In Iran, the Sepandarmazgan, or Esfandegan, is a festival where people express love towards their mothers and wives, and also a celebration of earth in ancient Persian culture. It has nothing in common with the Saint Valentine celebration, except for a superficial similarity in giving affection and gifts to loved ones, and its origins and motivations are completely unrelated. It has been progressively forgotten in favor of the Western celebration of Valentine’s Day. The Association of Iran’s Cultural and Natural Phenomena has been trying since 2006 to make Sepandarmazgan a national holiday on 17 February, in order to replace the Western holiday.

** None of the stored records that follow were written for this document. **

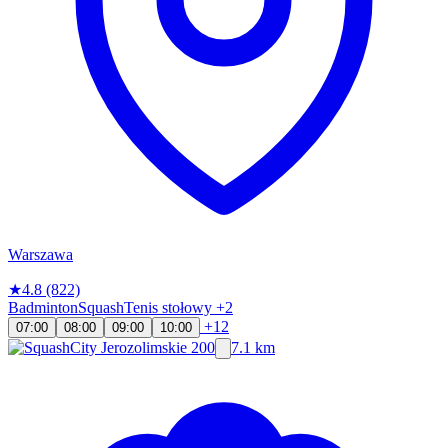
Warszawa
★
4.8
(822)
Badminton
Squash
Tenis stołowy
+2
+12
07:00
08:00
09:00
10:00
7.1 km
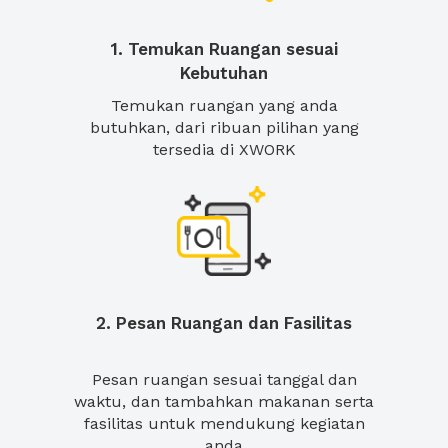
1. Temukan Ruangan sesuai
Kebutuhan
Temukan ruangan yang anda
butuhkan, dari ribuan pilihan yang
tersedia di XWORK
2. Pesan Ruangan dan Fasilitas
Pesan ruangan sesuai tanggal dan
waktu, dan tambahkan makanan serta
fasilitas untuk mendukung kegiatan
anda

In Israel, the Jewish tradition of Tu B’Av has been revived and transformed into the Jewish equivalent of Valentine’s Day. It’s celebrated in 15th day of the month of Av (usually late August). In ancient times girls would wear white dresses and dance in the vineyards, where the boys would be waiting for them (Mishna Taanith end of Chapter 4). Today, this is celebrated as a second holiday of love by secular people (besides Saint Valentine’s Day), and shares many of the customs associated with Saint Valentine’s Day in western societies. In modern Israeli culture this is a popular day to pronounce love, propose marriage and give gifts like cards or flowers.

Southeast Asia

In the Philippines, Valentine’s Day is called “Araw ng mga Puso” or “Hearts Day”. It is usually marked by a steep increase in the prices of flowers.

According to findings, Singaporeans are among the biggest spenders on Valentine’s day, with 60% of Singaporeans indicating that they would spend between $100 and $500 in the season.

Conflict with Islamic countries and political parties

Iran

In the first part of the 21st century, the celebration of Valentine’s Day in Iran has been harshly criticized by Islamic Teachers who see the celebrations as opposed to Islamic culture. In 2011, the Iranian printing works owners’ union issued a directive banning the printing and distribution of any goods promoting the holiday, including cards, gifts and teddy bears. “Printing and producing any goods related to this day including posters, boxes and cards emblazoned with hearts or half-hearts, red roses and any activities promoting this day are banned… Outlets that violate this will be legally dealt with”, the union warned.

Malaysia

Islamic officials in Malaysia warned Muslims against celebrating Valentine’s Day, linking it with vice activities. Deputy Prime Minister Muhyiddin Yassin said the celebration of romantic love was “not suitable” for Muslims. Wan Mohamad Sheikh Abdul Aziz, head of the Malaysian Islamic Development Department (Jakim), which oversees the country’s Islamic policies said a fatwa (ruling) issued by the country’s top clerics in 2005 noted the day ‘is associated with elements of Christianity,’ and ‘we just cannot get involved with other religion’s worshipping rituals.’ Jakim officials planned to carry out a nationwide campaign called “Awas Jerat Valentine’s Day” (“Mind the Valentine’s Day Trap”), aimed at preventing Muslims from celebrating the day on 14 February 2011. Activities include conducting raids in hotels to stop young couples from having unlawful sex and distributing leaflets to Muslim university students warning them against the day.

On Valentine’s Day 2011, Malaysian religious authorities arrested more than 100 Muslim couples concerning the celebration ban. Some of them would be charged in the Shariah Court for defying the department’s ban against the celebration of Valentine’s Day.

Pakistan

The concept of Valentine’s Day was introduced in Pakistan during the late 1990s with special TV and radio programs. The Jamaat-e-Islami political party has called for the banning of Valentine’s Day celebration. Despite this, the celebration is becoming popular among urban youth and the florists expect to sell great amount of flowers, especially red roses. Same is the case with card publishers. However, public at large still consider Valentine’s Day as opposed to Pakistani culture and Islamic teachings.

Saudi Arabia

In Saudi Arabia, in 2002 and 2011, religious police banned the sale of all Valentine’s Day items, telling shop workers to remove any red items, as the day is considered a Christian holiday. In 2008 this ban created a black market of roses and wrapping paper.